## EXTRACTED DATA:
################
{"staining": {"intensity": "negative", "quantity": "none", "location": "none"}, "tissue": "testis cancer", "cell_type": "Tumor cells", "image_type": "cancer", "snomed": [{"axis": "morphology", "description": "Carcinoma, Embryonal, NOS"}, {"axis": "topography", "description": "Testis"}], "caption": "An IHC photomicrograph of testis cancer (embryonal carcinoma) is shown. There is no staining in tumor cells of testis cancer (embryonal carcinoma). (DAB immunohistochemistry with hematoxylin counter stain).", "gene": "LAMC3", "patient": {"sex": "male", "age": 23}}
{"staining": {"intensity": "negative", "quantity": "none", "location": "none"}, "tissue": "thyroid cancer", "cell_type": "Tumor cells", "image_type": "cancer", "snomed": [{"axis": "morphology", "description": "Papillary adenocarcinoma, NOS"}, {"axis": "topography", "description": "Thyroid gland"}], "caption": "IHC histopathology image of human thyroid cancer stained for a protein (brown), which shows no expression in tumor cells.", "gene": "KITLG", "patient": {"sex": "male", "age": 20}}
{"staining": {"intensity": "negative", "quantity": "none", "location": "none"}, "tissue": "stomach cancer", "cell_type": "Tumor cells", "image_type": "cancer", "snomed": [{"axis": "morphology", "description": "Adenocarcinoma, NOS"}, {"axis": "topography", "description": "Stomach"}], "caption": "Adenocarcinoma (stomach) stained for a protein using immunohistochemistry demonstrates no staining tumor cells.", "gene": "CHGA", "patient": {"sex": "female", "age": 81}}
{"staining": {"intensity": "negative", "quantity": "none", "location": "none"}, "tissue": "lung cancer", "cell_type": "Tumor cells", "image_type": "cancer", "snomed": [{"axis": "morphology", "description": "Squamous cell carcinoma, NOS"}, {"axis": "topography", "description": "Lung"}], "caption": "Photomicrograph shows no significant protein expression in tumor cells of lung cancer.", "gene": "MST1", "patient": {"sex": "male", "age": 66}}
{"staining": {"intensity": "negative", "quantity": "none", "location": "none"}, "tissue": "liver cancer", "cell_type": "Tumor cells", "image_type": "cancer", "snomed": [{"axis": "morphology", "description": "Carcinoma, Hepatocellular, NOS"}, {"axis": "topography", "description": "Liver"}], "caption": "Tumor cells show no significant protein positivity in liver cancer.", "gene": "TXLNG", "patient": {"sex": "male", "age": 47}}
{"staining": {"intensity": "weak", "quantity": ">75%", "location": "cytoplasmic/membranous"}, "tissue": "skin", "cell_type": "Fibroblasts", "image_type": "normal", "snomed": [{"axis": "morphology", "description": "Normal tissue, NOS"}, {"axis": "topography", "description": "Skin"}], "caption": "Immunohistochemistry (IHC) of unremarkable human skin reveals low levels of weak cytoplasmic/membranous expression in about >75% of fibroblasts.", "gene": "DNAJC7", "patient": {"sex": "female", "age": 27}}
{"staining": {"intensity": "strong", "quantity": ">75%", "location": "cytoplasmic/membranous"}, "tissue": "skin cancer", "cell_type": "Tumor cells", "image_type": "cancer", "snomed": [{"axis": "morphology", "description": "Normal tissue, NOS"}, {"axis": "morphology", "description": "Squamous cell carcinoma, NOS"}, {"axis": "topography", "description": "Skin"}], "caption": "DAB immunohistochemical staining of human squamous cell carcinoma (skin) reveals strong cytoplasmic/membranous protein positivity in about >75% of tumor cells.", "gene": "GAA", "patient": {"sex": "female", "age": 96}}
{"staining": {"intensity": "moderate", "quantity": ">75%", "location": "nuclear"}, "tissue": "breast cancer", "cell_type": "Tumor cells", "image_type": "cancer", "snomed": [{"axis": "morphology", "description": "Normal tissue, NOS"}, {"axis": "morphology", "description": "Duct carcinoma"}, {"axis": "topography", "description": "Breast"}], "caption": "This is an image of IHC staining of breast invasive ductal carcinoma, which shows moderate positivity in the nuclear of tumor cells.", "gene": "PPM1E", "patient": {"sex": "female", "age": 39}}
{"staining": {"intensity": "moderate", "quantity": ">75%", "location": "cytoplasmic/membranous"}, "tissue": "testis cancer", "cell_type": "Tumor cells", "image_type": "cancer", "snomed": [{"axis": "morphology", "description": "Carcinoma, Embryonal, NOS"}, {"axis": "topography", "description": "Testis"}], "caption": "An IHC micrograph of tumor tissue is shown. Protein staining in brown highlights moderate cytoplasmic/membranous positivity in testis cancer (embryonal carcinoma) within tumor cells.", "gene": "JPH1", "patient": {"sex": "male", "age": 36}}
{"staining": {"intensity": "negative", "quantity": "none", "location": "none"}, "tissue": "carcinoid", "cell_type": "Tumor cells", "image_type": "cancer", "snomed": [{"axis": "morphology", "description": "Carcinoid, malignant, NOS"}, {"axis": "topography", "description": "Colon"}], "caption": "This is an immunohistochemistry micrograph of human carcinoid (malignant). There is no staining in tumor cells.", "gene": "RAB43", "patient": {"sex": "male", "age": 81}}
################
## PROBLEM DESCRIPTION:
Return each line of the data where the word "significant" appears.

## SOLUTION TO THE PROBLEM:
{"staining": {"intensity": "negative", "quantity": "none", "location": "none"}, "tissue": "lung cancer", "cell_type": "Tumor cells", "image_type": "cancer", "snomed": [{"axis": "morphology", "description": "Squamous cell carcinoma, NOS"}, {"axis": "topography", "description": "Lung"}], "caption": "Photomicrograph shows no significant protein expression in tumor cells of lung cancer.", "gene": "MST1", "patient": {"sex": "male", "age": 66}}
{"staining": {"intensity": "negative", "quantity": "none", "location": "none"}, "tissue": "liver cancer", "cell_type": "Tumor cells", "image_type": "cancer", "snomed": [{"axis": "morphology", "description": "Carcinoma, Hepatocellular, NOS"}, {"axis": "topography", "description": "Liver"}], "caption": "Tumor cells show no significant protein positivity in liver cancer.", "gene": "TXLNG", "patient": {"sex": "male", "age": 47}}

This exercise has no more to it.